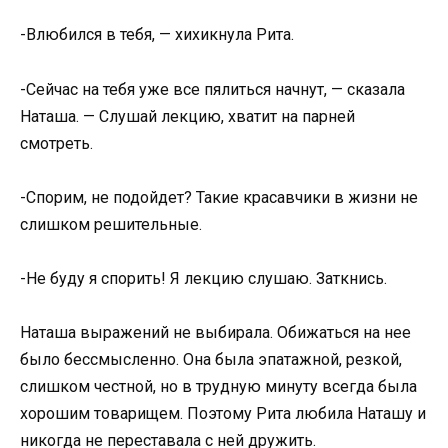
-Влюбился в тебя, — хихикнула Рита.
-Сейчас на тебя уже все пялиться начнут, — сказала
Наташа. — Слушай лекцию, хватит на парней
смотреть.
-Спорим, не подойдет? Такие красавчики в жизни не
слишком решительные.
-Не буду я спорить! Я лекцию слушаю. Заткнись.
Наташа выражений не выбирала. Обижаться на нее
было бессмысленно. Она была эпатажной, резкой,
слишком честной, но в трудную минуту всегда была
хорошим товарищем. Поэтому Рита любила Наташу и
никогда не переставала с ней дружить.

- - - -

Show the lines above that include "была".

## [TASK SOLUTION]
было бессмысленно. Она была эпатажной, резкой,
слишком честной, но в трудную минуту всегда была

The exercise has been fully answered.